* **Requirement**: Pictures are to be left out, and every entry repeated exactly.

* **Available data**:
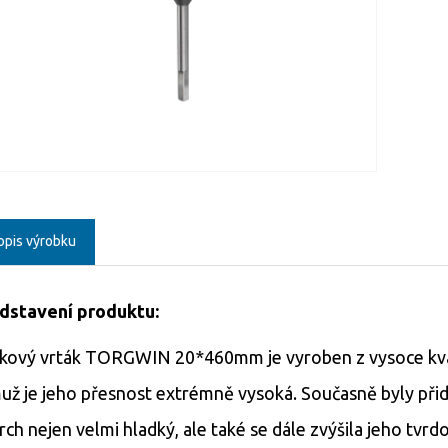
opis výrobku
dstavení produktu:
kový vrták TORGWIN 20*460mm je vyroben z vysoce kvalitn
už je jeho přesnost extrémně vysoká. Současně byly přidá
rch nejen velmi hladký, ale také se dále zvýšila jeho tvrd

* **Task result**:
opis výrobku
dstavení produktu:
kový vrták TORGWIN 20*460mm je vyroben z vysoce kvalitn
už je jeho přesnost extrémně vysoká. Současně byly přidá
rch nejen velmi hladký, ale také se dále zvýšila jeho tvrd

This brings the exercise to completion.